Neshaminy High School English Teacher
AFTPA Vice President
Bucks County Central Labor Council 3rd Vice President
Bucks County Association for Retired and Senior Citizens Trustee
Since 2014, Tara Huber has been the president of the Neshaminy Federation of Teachers, Southeast Vice President of the AFT PA, and the third vice president of the Bucks County Labor Council. During her tenure as president, she peacefully negotiated four contracts which improved learning conditions for students and staff, as well as raised wages and benefits for members. Within the NFT, she serves as chair of the Grievance Committee, a member of the Constitutional Committee, and co-chair of the Committee to Support Public Education. As a rank and file member and then an NFT vice president, she was a union spokesperson and chairperson of the Community Outreach Team, and a Policy Advisory Committee member. At Neshaminy High School, she served as the chairperson of the Discipline Committee.
Tara’s leadership has been recognized both locally and statewide. In 2018, she received the NAACP Bucks County Community Service Award. In 2021, she was honored as the Woman of the Year by the Bucks County Central Labor Council. The following year, in 2022, she was elected as a Pennsylvania AFL-CIO Executive Council alternate. In 2024, she served as the statewide Political Organizer for AFT Pennsylvania during the election, supporting locals in their organizing and member mobilization efforts. That same year, she was appointed labor trustee for the Bucks County Association for Retired and Senior Citizens.
In October 2020, during President Joe Biden’s successful bid for the White House, Tara was chosen to introduce him at a campaign rally held in Bucks County—an honor reflecting her years of advocacy and leadership.
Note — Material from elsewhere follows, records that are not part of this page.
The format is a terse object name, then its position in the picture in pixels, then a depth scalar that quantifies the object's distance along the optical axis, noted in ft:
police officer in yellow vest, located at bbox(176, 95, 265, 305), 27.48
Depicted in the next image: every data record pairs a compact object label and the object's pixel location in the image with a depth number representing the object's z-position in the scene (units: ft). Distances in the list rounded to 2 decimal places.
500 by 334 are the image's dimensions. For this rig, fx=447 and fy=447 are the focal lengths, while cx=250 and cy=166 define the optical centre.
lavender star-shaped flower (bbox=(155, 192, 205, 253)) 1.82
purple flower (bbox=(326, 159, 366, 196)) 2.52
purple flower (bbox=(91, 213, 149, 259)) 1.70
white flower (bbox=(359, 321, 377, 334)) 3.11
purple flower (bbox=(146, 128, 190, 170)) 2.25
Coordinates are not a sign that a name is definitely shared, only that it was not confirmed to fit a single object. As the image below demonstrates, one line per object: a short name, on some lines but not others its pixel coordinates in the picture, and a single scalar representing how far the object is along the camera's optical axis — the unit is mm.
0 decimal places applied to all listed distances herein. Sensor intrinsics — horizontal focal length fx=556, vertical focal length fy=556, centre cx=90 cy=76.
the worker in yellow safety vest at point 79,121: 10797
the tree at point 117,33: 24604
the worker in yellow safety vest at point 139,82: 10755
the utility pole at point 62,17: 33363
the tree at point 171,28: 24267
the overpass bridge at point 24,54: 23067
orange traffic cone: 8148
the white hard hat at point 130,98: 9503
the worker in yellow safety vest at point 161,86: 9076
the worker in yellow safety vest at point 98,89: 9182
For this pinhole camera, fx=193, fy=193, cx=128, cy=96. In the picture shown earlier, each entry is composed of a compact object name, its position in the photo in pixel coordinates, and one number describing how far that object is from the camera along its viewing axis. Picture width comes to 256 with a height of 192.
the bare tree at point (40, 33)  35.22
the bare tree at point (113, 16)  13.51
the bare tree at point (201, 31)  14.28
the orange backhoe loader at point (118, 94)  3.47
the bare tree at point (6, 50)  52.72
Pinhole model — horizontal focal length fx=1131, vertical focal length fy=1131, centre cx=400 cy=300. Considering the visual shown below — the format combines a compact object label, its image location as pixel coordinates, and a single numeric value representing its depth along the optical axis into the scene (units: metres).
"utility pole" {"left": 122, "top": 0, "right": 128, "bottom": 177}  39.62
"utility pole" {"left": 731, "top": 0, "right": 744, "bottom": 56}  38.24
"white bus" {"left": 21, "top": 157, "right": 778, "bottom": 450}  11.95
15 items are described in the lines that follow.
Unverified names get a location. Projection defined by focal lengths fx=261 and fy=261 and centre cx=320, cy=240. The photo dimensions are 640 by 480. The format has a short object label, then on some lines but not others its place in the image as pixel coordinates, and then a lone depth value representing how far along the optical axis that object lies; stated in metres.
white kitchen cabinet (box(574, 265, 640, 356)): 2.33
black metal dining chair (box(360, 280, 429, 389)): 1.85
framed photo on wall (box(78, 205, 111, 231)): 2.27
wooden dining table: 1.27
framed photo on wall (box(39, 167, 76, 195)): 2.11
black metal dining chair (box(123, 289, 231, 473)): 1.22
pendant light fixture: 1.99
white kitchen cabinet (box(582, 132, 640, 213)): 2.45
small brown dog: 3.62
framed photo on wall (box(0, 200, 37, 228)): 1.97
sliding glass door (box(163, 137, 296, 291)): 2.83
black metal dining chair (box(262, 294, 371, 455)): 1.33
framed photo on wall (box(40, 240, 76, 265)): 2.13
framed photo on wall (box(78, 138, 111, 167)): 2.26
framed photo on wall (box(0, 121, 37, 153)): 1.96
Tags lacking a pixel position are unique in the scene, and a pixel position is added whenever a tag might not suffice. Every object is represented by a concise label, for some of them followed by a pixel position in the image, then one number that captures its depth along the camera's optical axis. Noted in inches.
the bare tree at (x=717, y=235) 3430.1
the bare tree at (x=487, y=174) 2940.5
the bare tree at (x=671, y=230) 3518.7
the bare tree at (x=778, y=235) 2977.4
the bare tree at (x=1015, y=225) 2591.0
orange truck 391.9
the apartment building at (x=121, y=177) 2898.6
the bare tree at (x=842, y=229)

Her continued work in the community includes fundraising to support Bucks County labor union members who are in need of food for the holidays and collecting food from NFT members to fill the Neshaminy High School Food Pantry for students. In 2017, she worked with community leaders to organize the March Against Hate in Levittown after racist vandalism appeared on the Hoover Elementary School sign and two victims at Middletown Trace Apartments had their cars vandalized with slurs and broken windows. In Fall 2018, she again worked with community leaders to organize a candlelight vigil and town hall meeting in response to anti-Semitic graffiti at Carl Sandburg Middle School. She is a member of the Pearl S. Buck Welcome Workplace initiative which supports district-wide diversity and inclusion programming.
Tara began teaching at Neshaminy in 1997 and was the adviser of The Playwickian, Neshaminy High School's student newspaper, from 2000–2016. In 2016, she served as an AFT delegate to the National Indian Education Association (NIEA) to voice the needs of local Native American students and their families.
She was named Journalism Teacher of the Year for 2014–2015 by the Pennsylvania Scholastic Press Association and honored with the 2014 National Liberty Museum Teacher as Hero Award, the 2015 Ancil Payne Award for Ethics in Journalism, and the 2015 Native American Journalism Association Free Press Award. Her newspaper editors received the 2014 ACLU Civil Libertarian Award, and The City Council of Philadelphia passed a resolution in support of Tara and the editors for taking a controversial stand against offensive Native American mascotry and fighting for scholastic press freedom.
The Playwickian editors were honored in 2014 with the Student Press Law Center and National Scholastic Press Association Courage in Journalism Award. The editorial, “Why we won’t publish the r-word,” won the 2014 Pennsylvania Newspaper Association Student Keystone Press Award.
Tara grew up in Northeast Philadelphia, graduated from Lehigh University with an undergraduate degree in Journalism and Communications, and holds a Master’s in English Education and Administration from Temple University. She has been a teacher at Neshaminy High School in Langhorne, Pa. since 1997 and currently resides in Huntingdon Valley, Pa. with her husband and four children.